Opsiyon sözleşmesi, iki taraf arasında yapılan ve alıcıya, ödeyeceği belli bir tutar (opsiyon primi) karşılığında, belirli bir vadeye kadar (veya belirli bir vadede), bugünden belirlenen bir fiyat (kullanım fiyatı) üzerinden opsiyona dayanak teşkil eden bir malı, kıymeti veya finansal göstergeyi satın alma veya satma hakkı tanıyan, satıcıya da alıcının bu sözleşmeden doğan hakkını kullanması durumunda sözleşmeye dayanak teşkil eden malı, kıymeti, veya finansal göstergeyi satma veya alma yükümlülüğü getiren sözleşmedir.
Opsiyon sözleşmeleri, yüksek kâr elde etme imkanı yanı sıra, hızlı bir şekilde ve yüksek oranda zarara uğrama olasılığının bulunduğu sözleşmelerdir. Uzun pozisyon sahibi(opsiyon alan) için opsiyonun riski, ödemiş olduğu prim ile sınırlı iken, kısa pozisyon sahibi(opsiyon satan) için risk sınırsız olabilmektedir. Dayanak varlığın fiyatı, kullanım fiyatı, vadeye kalan gün sayısı, volatilite (oynaklık), piyasa faiz oranı, opsiyon fiyatına etki eden faktörlerdir.

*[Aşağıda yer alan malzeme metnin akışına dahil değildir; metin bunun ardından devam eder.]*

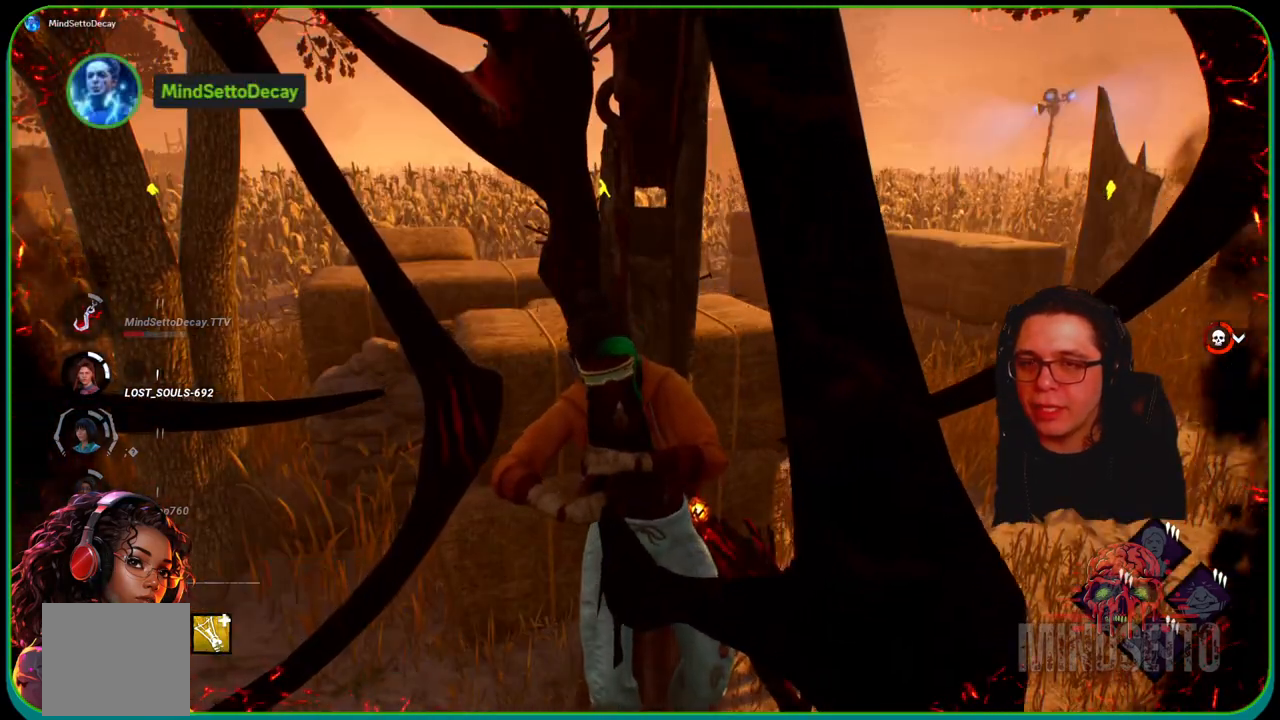
{"buttons": [], "left_stick": "right", "right_stick": "center", "events": []}
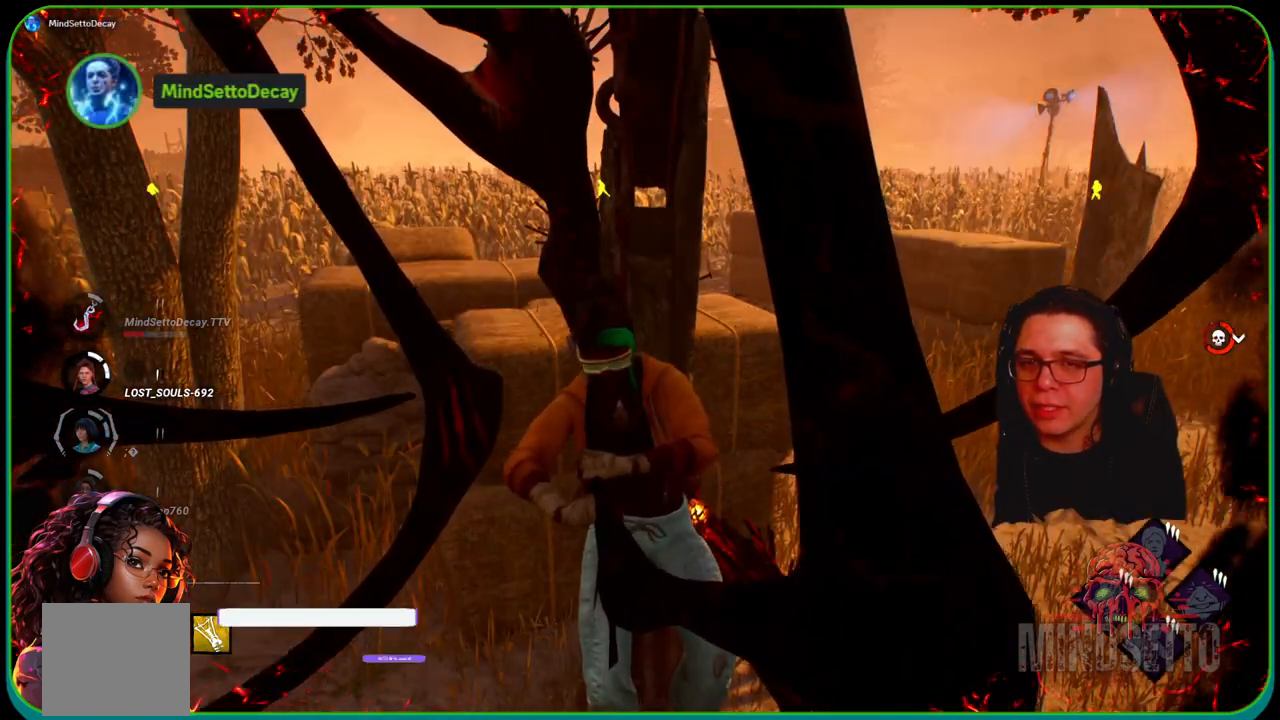
{"buttons": [], "left_stick": "right", "right_stick": "center", "events": []}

Bariyerli opsiyonlar ise, sözleşmeye konu varlığın spot piyasa fiyatının önceden belirlenmiş bir fiyata ulaşması durumunda aktifleşen veya geçersiz (inaktif) hale gelen opsiyonları ifade eder. Önceden belirlenmiş fiyat olarak ifade edilen fiyat, “bariyer” olarak adlandırılmaktadır. Knock-in bariyerde, işlem başında geçerli olmayan (inaktif) bir opsiyonun, spot piyasada bariyer seviyesinden işlem geçmesi koşulu ile aktifleşeceği anlamına gelir. İşlemin aktifleşmesi durumunda opsiyon satıcısının opsiyon vade tarihinde kullanım fiyatından yükümlülüğü oluşmaktadır. Knock-out bariyerde ise, başta aktif olan bir opsiyonun, spot piyasada bariyer seviyesinden işlem geçmesi koşulunun gerçekleşmesi durumunda geçersiz hale geleceği, opsiyon satıcısının bu opsiyona ait yükümlülüğünün sona ereceği anlamına gelir.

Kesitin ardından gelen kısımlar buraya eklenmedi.